> Sua tarefa
Organize as linhas de texto de todos os registros abaixo em uma lista numerada, pulando as linhas em branco. Não inclua as imagens na resposta.

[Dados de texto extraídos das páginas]
+++++

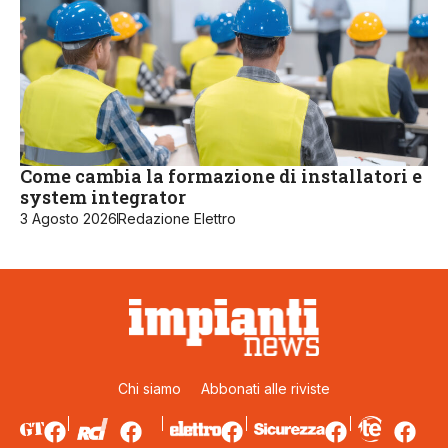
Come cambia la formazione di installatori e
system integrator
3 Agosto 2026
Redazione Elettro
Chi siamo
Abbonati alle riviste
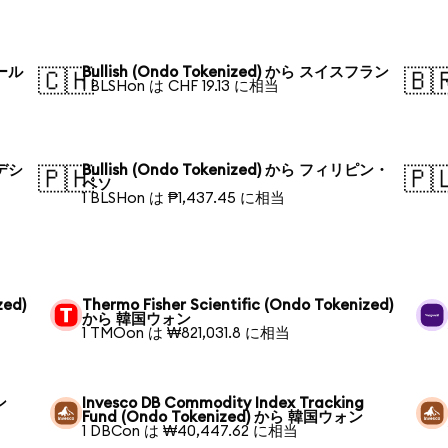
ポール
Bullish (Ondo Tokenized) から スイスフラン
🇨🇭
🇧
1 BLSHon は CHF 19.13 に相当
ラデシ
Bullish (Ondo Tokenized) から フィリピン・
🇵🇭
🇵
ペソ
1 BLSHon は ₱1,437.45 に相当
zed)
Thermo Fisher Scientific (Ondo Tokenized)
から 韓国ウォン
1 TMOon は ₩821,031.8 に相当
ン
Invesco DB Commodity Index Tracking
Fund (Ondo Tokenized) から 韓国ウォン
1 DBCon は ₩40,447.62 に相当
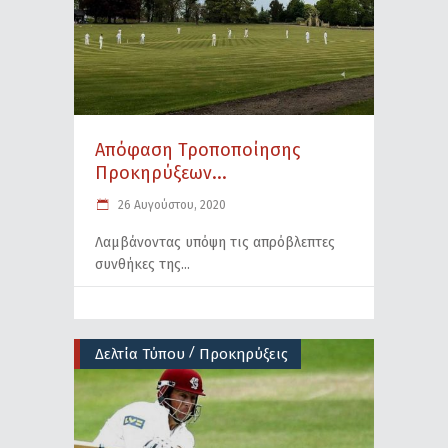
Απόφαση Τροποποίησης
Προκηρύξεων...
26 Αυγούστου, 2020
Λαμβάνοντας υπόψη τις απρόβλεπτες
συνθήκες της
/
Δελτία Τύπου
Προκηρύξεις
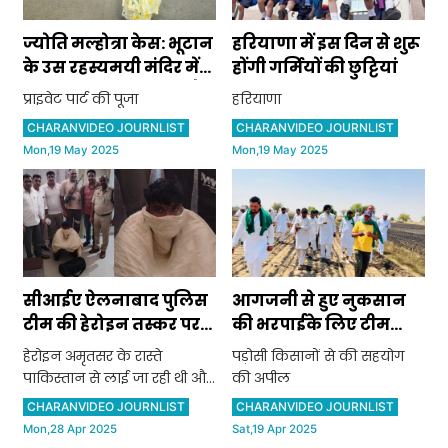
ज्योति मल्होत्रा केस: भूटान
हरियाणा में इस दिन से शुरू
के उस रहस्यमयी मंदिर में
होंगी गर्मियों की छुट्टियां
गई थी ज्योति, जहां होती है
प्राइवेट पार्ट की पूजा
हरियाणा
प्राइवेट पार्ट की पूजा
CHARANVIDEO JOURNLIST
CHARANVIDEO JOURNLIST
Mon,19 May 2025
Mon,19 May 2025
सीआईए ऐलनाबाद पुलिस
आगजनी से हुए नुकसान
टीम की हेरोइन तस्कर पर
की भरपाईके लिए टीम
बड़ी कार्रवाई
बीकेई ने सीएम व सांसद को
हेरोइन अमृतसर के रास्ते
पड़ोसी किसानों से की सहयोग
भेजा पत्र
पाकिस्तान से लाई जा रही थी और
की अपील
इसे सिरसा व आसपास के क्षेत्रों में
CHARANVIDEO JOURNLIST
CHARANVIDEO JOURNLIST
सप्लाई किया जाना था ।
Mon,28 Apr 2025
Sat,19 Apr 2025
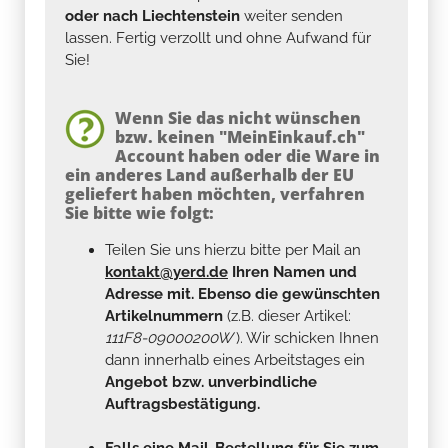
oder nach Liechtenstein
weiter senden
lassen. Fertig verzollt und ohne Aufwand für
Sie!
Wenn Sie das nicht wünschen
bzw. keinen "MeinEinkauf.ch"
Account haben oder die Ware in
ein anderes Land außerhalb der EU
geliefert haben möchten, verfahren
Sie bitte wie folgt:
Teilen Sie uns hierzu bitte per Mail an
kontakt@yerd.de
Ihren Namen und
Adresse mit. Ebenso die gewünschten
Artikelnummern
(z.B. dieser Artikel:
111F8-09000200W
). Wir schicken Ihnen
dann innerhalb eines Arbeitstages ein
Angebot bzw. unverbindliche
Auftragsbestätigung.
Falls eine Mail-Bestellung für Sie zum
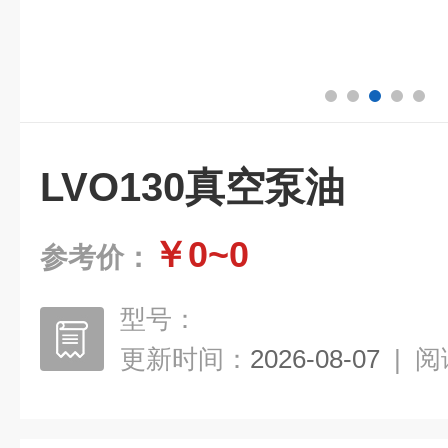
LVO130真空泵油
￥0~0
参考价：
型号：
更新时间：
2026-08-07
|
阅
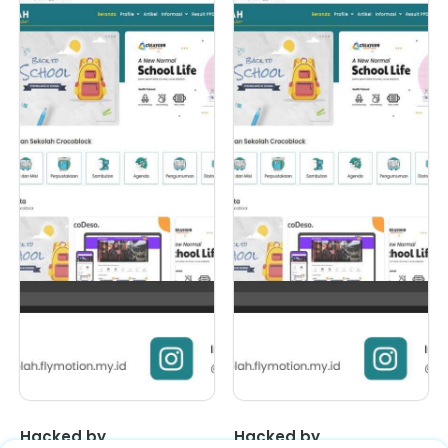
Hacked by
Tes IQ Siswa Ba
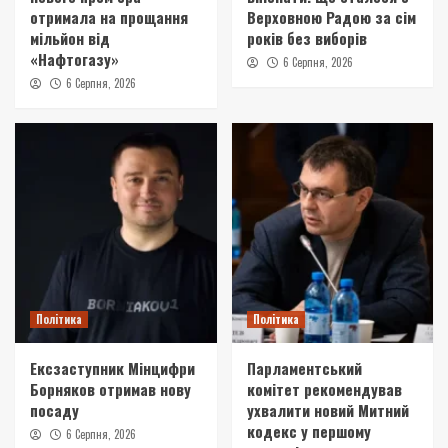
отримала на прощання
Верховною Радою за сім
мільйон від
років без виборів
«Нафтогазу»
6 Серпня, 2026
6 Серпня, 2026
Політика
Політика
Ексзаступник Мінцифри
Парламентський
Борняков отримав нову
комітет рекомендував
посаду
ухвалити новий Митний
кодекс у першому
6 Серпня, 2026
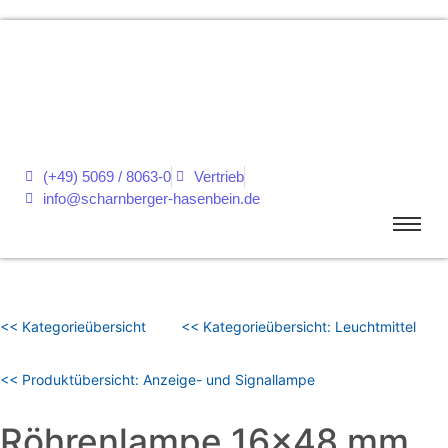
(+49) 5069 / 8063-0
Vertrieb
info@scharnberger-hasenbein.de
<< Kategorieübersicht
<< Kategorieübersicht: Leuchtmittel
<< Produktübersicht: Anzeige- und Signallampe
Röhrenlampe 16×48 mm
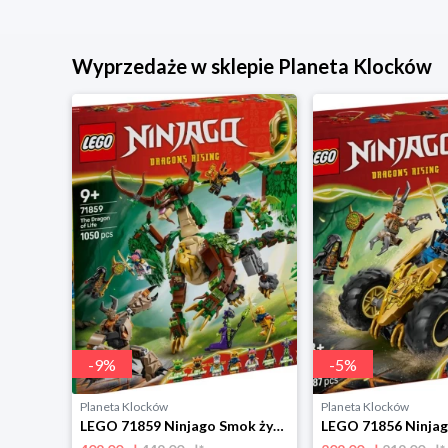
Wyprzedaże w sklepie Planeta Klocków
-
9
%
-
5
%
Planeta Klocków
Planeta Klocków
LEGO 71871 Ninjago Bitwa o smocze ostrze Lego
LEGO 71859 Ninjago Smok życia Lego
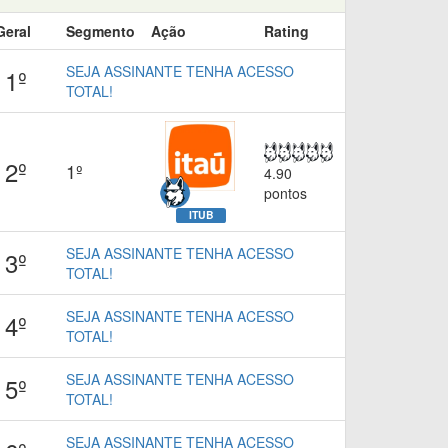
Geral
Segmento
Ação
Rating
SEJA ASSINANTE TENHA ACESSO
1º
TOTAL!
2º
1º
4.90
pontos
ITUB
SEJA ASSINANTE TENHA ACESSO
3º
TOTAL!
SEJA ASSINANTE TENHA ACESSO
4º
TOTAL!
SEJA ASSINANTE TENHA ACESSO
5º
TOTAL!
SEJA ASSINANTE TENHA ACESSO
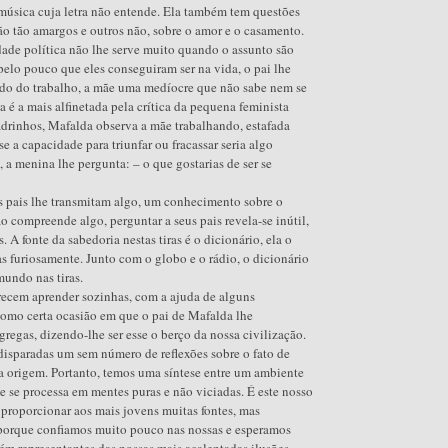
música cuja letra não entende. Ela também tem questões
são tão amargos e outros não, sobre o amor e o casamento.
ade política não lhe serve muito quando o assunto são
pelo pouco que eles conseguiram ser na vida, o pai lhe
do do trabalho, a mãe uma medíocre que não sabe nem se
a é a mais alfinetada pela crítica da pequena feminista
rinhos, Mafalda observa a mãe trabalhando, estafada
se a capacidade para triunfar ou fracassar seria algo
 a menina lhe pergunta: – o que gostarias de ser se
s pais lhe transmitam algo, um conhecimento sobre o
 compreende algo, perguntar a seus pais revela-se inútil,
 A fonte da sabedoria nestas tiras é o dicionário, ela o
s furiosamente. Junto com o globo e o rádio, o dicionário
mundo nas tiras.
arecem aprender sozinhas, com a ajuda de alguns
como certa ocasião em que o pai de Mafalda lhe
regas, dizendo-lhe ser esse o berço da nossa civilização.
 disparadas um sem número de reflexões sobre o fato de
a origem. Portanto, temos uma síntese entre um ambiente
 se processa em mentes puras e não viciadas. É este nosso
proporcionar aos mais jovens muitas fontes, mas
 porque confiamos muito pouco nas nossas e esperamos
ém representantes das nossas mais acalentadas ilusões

+++++

> Resultado
1. Come cambia la formazione di installatori e
2. system integrator
3. 3 Agosto 2026
4. Redazione Elettro
5. Chi siamo
6. Abbonati alle riviste
7. ポール
8. Bullish (Ondo Tokenized) から スイスフラン
9. 🇨🇭
10. 🇧
11. 1 BLSHon は CHF 19.13 に相当
12. ラデシ
13. Bullish (Ondo Tokenized) から フィリピン・
14. 🇵🇭
15. 🇵
16. ペソ
17. 1 BLSHon は ₱1,437.45 に相当
18. zed)
19. Thermo Fisher Scientific (Ondo Tokenized)
20. から 韓国ウォン
21. 1 TMOon は ₩821,031.8 に相当
22. ン
23. Invesco DB Commodity Index Tracking
24. Fund (Ondo Tokenized) から 韓国ウォン
25. 1 DBCon は ₩40,447.62 に相当
26. Απόφαση Τροποποίησης
27. Προκηρύξεων...
28. 26 Αυγούστου, 2020
29. Λαμβάνοντας υπόψη τις απρόβλεπτες
30. συνθήκες της
31. /
32. Δελτία Τύπου
33. Προκηρύξεις
34. ज्योति मल्होत्रा केस: भूटान
35. हरियाणा में इस दिन से शुरू
36. के उस रहस्यमयी मंदिर में
37. होंगी गर्मियों की छुट्टियां
38. गई थी ज्योति, जहां होती है
39. प्राइवेट पार्ट की पूजा
40. हरियाणा
41. प्राइवेट पार्ट की पूजा
42. CHARANVIDEO JOURNLIST
43. CHARANVIDEO JOURNLIST
44. Mon,19 May 2025
45. Mon,19 May 2025
46. सीआईए ऐलनाबाद पुलिस
47. आगजनी से हुए नुकसान
48. टीम की हेरोइन तस्कर पर
49. की भरपाईके लिए टीम
50. बड़ी कार्रवाई
51. बीकेई ने सीएम व सांसद को
52. हेरोइन अमृतसर के रास्ते
53. पड़ोसी किसानों से की सहयोग
54. भेजा पत्र
55. पाकिस्तान से लाई जा रही थी और
56. की अपील
57. इसे सिरसा व आसपास के क्षेत्रों में
58. CHARANVIDEO JOURNLIST
59. CHARANVIDEO JOURNLIST
60. सप्लाई किया जाना था ।
61. Mon,28 Apr 2025
62. Sat,19 Apr 2025
63. oder nach Liechtenstein
64. weiter senden
65. lassen. Fertig verzollt und ohne Aufwand für
66. Sie!
67. Wenn Sie das nicht wünschen
68. bzw. keinen "MeinEinkauf.ch"
69. Account haben oder die Ware in
70. ein anderes Land außerhalb der EU
71. geliefert haben möchten, verfahren
72. Sie bitte wie folgt:
73. Teilen Sie uns hierzu bitte per Mail an
74. kontakt@yerd.de
75. Ihren Namen und
76. Adresse mit. Ebenso die gewünschten
77. Artikelnummern
78. (z.B. dieser Artikel:
79. 111F8-09000200W
80. ). Wir schicken Ihnen
81. dann innerhalb eines Arbeitstages ein
82. Angebot bzw. unverbindliche
83. Auftragsbestätigung.
84. Falls eine Mail-Bestellung für Sie zum
85. LVO130真空泵油
86. ￥0~0
87. 参考价：
88. 型号：
89. 更新时间：
90. 2026-08-07
91. |
92. 阅
93. Hacked by
94. Tes IQ Siswa Ba
95. отримала на прощання
96. Верховною Радою за сім
97. мільйон від
98. років без виборів
99. «Нафтогазу»
100. 6 Серпня, 2026
101. 6 Серпня, 2026
102. Політика
103. Політика
104. Ексзаступник Мінцифри
105. Парламентський
106. Борняков отримав нову
107. комітет рекомендував
108. посаду
109. ухвалити новий Митний
110. кодекс у першому
111. 6 Серпня, 2026
112. (+49) 5069 / 8063-0
113. Vertrieb
114. info@scharnberger-hasenbein.de
115. << Kategorieübersicht
116. << Kategorieübersicht: Leuchtmittel
117. << Produktübersicht: Anzeige- und Signallampe
118. Röhrenlampe 16×48 mm
119. Wyprzedaże w sklepie Planeta Klocków
120. -
121. 9
122. %
123. -
124. 5
125. %
126. Planeta Klocków
127. Planeta Klocków
128. LEGO 71871 Ninjago Bitwa o smocze ostrze Lego
129. LEGO 71859 Ninjago Smok życia Lego
130. Geral
131. Segmento
132. Ação
133. Rating
134. SEJA ASSINANTE TENHA ACESSO
135. 1º
136. TOTAL!
137. 2º
138. 1º
139. 4.90
140. pontos
141. ITUB
142. SEJA ASSINANTE TENHA ACESSO
143. 3º
144. TOTAL!
145. SEJA ASSINANTE TENHA ACESSO
146. 4º
147. TOTAL!
148. SEJA ASSINANTE TENHA ACESSO
149. 5º
150. TOTAL!
151. SEJA ASSINANTE TENHA ACESSO
152. música cuja letra não entende. Ela também tem questões
153. são tão amargos e outros não, sobre o amor e o casamento.
154. ade política não lhe serve muito quando o assunto são
155. pelo pouco que eles conseguiram ser na vida, o pai lhe
156. do do trabalho, a mãe uma medíocre que não sabe nem se
157. a é a mais alfinetada pela crítica da pequena feminista
158. rinhos, Mafalda observa a mãe trabalhando, estafada
159. se a capacidade para triunfar ou fracassar seria algo
160.  a menina lhe pergunta: – o que gostarias de ser se
161. s pais lhe transmitam algo, um conhecimento sobre o
162.  compreende algo, perguntar a seus pais revela-se inútil,
163.  A fonte da sabedoria nestas tiras é o dicionário, ela o
164. s furiosamente. Junto com o globo e o rádio, o dicionário
165. mundo nas tiras.
166. arecem aprender sozinhas, com a ajuda de alguns
167. como certa ocasião em que o pai de Mafalda lhe
168. regas, dizendo-lhe ser esse o berço da nossa civilização.
169.  disparadas um sem número de reflexões sobre o fato de
170. a origem. Portanto, temos uma síntese entre um ambiente
171.  se processa em mentes puras e não viciadas. É este nosso
172. proporcionar aos mais jovens muitas fontes, mas
173.  porque confiamos muito pouco nas nossas e esperamos
174. ém representantes das nossas mais acalentadas ilusões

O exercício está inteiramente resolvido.